### Extracted text
** START **

Also given the size of maps and the large time of play, maybe space 4x should have some kind of armistice/surrender mechanic to avoid the endgame anticlimax situation, where you have nothing elso to do but the "clean up phase" where all you do is facing enemies that simple have no more to challenge you but also are still to spread around which turn the whole thing a busy work. Maybe if a game make that soon as some large power are emerging, smaller ones, will flock to one side or another becoming like vassals/allies, so your end game is showdown between huge power and their allies. Also a victory condition, that make possible to you win as someone vassal would be fun.

 

Yeah, I think lot of 4X games just doesn't know when to call it quits actually.  They could probably benefit from having more 'time-aggressive' victory conditions that creep up on you faster.

 

About the latter, recent Total War games did that and I really like the concept, but the executions have always been bit shoddy.

 

It's been a while since I played those so I hope my memory is correct on these...

 

Shogun 2 did the infamous 'Realm Divided' thing where once you reach certain size, everyone got huge diplomacy penalty with you so they just form this giant AI bloc... makes perfect sense as far as escalating challenge and 'gaming the victory condition' goes, and I actually liked it (it was bit too harsh but still) but it got lot of hate.  Fall of the Samurai fixed it up a bit and now you get an option to pick one of 3 sides (Emperor, Shogunate, or Republic (you vs everyone)) which I think fixed up the brutal aspect of original 'Realm Divided' but the idea of it being a switch rather than something you build toward throughout the game felt off.  Rome 2 was a fucking mess with the game firing this Civil War event where it creates a new faction that starts off next to one of your city with like 9 full stacks of armies... the game swore you could avoid this with careful management of politics but nope, it always happened (and this got patched in one of latest patch).  This was on top of so many other issues so that just freaking bombed the game for me completely.  It was so bad that I still didn't get Atilla.

** END **

### Data listing

** START **

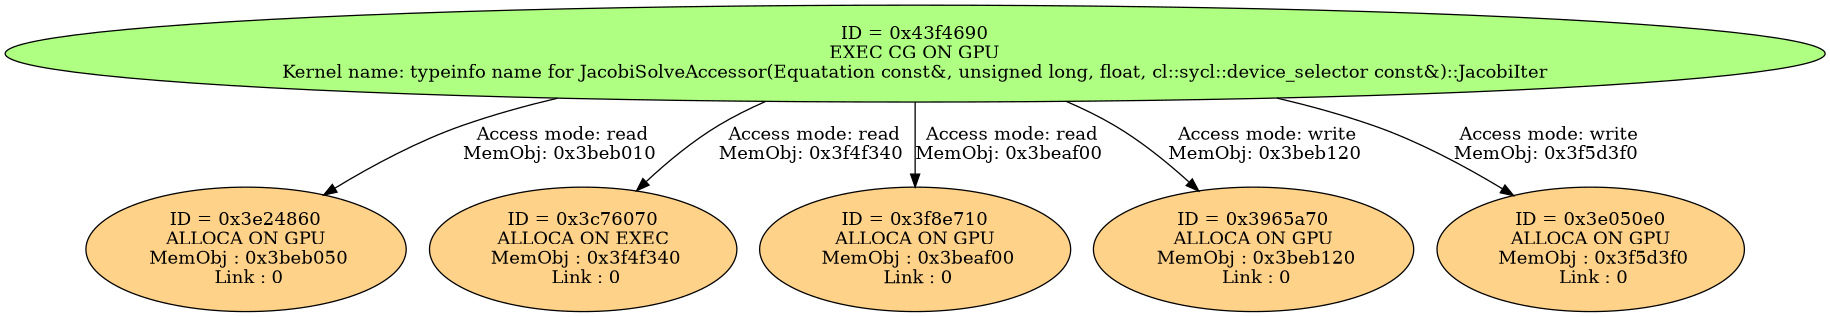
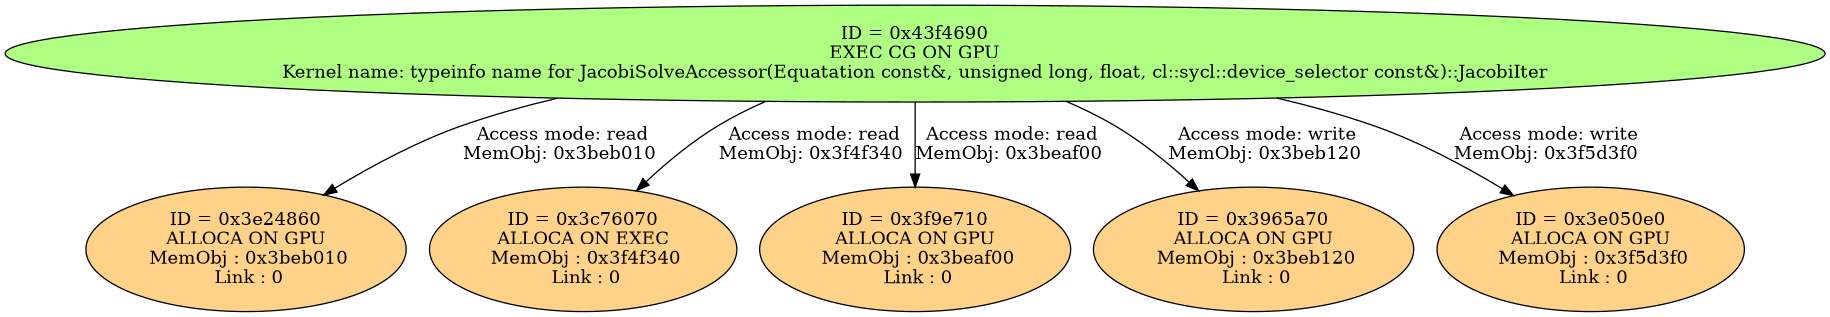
  strict digraph {
    node [fillcolor="#FFD28A" style=filled]
    n1 [fillcolor="#AFFF82" label="ID = 0x43f4690\nEXEC CG ON GPU\nKernel name: typeinfo name for JacobiSolveAccessor(Equatation const&, unsigned long, float, cl::sycl::device_selector const&)::JacobiIter\n"]
-   n2 [label="ID = 0x3e24860\nALLOCA ON GPU\n MemObj : 0x3beb050\n Link : 0\n"]
+   n2 [label="ID = 0x3e24860\nALLOCA ON GPU\n MemObj : 0x3beb010\n Link : 0\n"]
    n3 [label="ID = 0x3c76070\nALLOCA ON EXEC\n MemObj : 0x3f4f340\n Link : 0\n"]
-   n4 [label="ID = 0x3f8e710\nALLOCA ON GPU\n MemObj : 0x3beaf00\n Link : 0\n"]
+   n4 [label="ID = 0x3f9e710\nALLOCA ON GPU\n MemObj : 0x3beaf00\n Link : 0\n"]
    n5 [label="ID = 0x3965a70\nALLOCA ON GPU\n MemObj : 0x3beb120\n Link : 0\n"]
    n6 [label="ID = 0x3e050e0\nALLOCA ON GPU\n MemObj : 0x3f5d3f0\n Link : 0\n"]
    n1 -> n2 [label="Access mode: read\nMemObj: 0x3beb010 "]
    n1 -> n3 [label="Access mode: read\nMemObj: 0x3f4f340 "]
    n1 -> n4 [label="Access mode: read\nMemObj: 0x3beaf00 "]
    n1 -> n5 [label="Access mode: write\nMemObj: 0x3beb120 "]
    n1 -> n6 [label="Access mode: write\nMemObj: 0x3f5d3f0 "]
  }
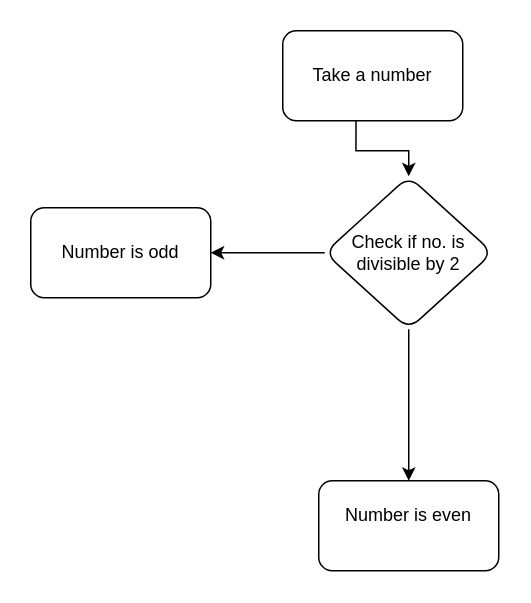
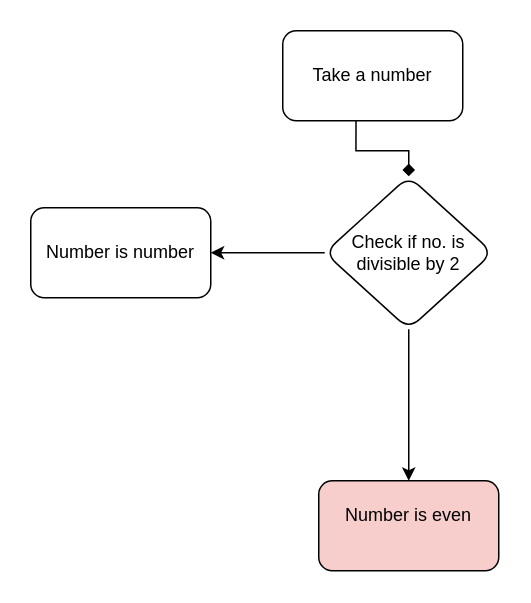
  <mxCell id="0" />
  <mxCell id="1" parent="0" />
- <mxCell id="2" value="" style="edgeStyle=orthogonalEdgeStyle;rounded=0;orthogonalLoop=1;jettySize=auto;html=1;exitX=0.407;exitY=1.003;exitDx=0;exitDy=0;exitPerimeter=0;" edge="1" parent="1" source="3" target="6"><mxGeometry relative="1" as="geometry"><mxPoint x="218" y="89" as="sourcePoint" /></mxGeometry></mxCell>
+ <mxCell id="2" value="" style="edgeStyle=orthogonalEdgeStyle;rounded=0;orthogonalLoop=1;jettySize=auto;html=1;exitX=0.407;exitY=1.003;exitDx=0;exitDy=0;exitPerimeter=0;endArrow=diamond;" edge="1" parent="1" source="3" target="6"><mxGeometry relative="1" as="geometry"><mxPoint x="218" y="89" as="sourcePoint" /></mxGeometry></mxCell>
  <mxCell id="3" value="Take a number" style="rounded=1;whiteSpace=wrap;html=1;" vertex="1" parent="1"><mxGeometry x="188" y="20" width="120" height="60" as="geometry" /></mxCell>
  <mxCell id="4" value="" style="edgeStyle=orthogonalEdgeStyle;rounded=0;orthogonalLoop=1;jettySize=auto;html=1;" edge="1" parent="1" source="6" target="7"><mxGeometry relative="1" as="geometry" /></mxCell>
  <mxCell id="5" value="" style="edgeStyle=orthogonalEdgeStyle;rounded=0;orthogonalLoop=1;jettySize=auto;html=1;" edge="1" parent="1" source="6" target="8"><mxGeometry relative="1" as="geometry" /></mxCell>
  <mxCell id="6" value="Check if no. is divisible by 2" style="rhombus;whiteSpace=wrap;html=1;rounded=1;" vertex="1" parent="1"><mxGeometry x="216" y="117" width="112" height="102" as="geometry" /></mxCell>
- <mxCell id="7" value="Number is odd" style="whiteSpace=wrap;html=1;rounded=1;" vertex="1" parent="1"><mxGeometry x="20" y="138" width="120" height="60" as="geometry" /></mxCell>
- <mxCell id="8" value="Number is even&lt;div&gt;&lt;br&gt;&lt;/div&gt;" style="whiteSpace=wrap;html=1;rounded=1;" vertex="1" parent="1"><mxGeometry x="212" y="320" width="120" height="60" as="geometry" /></mxCell>
+ <mxCell id="7" value="Number is number" style="whiteSpace=wrap;html=1;rounded=1;" vertex="1" parent="1"><mxGeometry x="20" y="138" width="120" height="60" as="geometry" /></mxCell>
+ <mxCell id="8" value="Number is even&lt;div&gt;&lt;br&gt;&lt;/div&gt;" style="whiteSpace=wrap;html=1;rounded=1;fillColor=#f8cecc;" vertex="1" parent="1"><mxGeometry x="212" y="320" width="120" height="60" as="geometry" /></mxCell>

** END **

### Exercise A
Answer these from the 4X game discussion, one line each:
(i) What kind of mechanic does the first post suggest space 4X games should have to avoid the endgame anticlimax?
(ii) In which game did the 'Realm Divided' mechanic appear?
(iii) What three sides does Fall of the Samurai let you pick?
### Exercise B
Copy out, word for word, everything in the 4X game discussion from "Yeah, I think" down to "been bit shoddy.".

### Exercise solution A
(i) An armistice/surrender mechanic.
(ii) Shogun 2.
(iii) Emperor, Shogunate, or Republic.

### Exercise solution B
Yeah, I think lot of 4X games just doesn't know when to call it quits actually.  They could probably benefit from having more 'time-aggressive' victory conditions that creep up on you faster.

 

About the latter, recent Total War games did that and I really like the concept, but the executions have always been bit shoddy.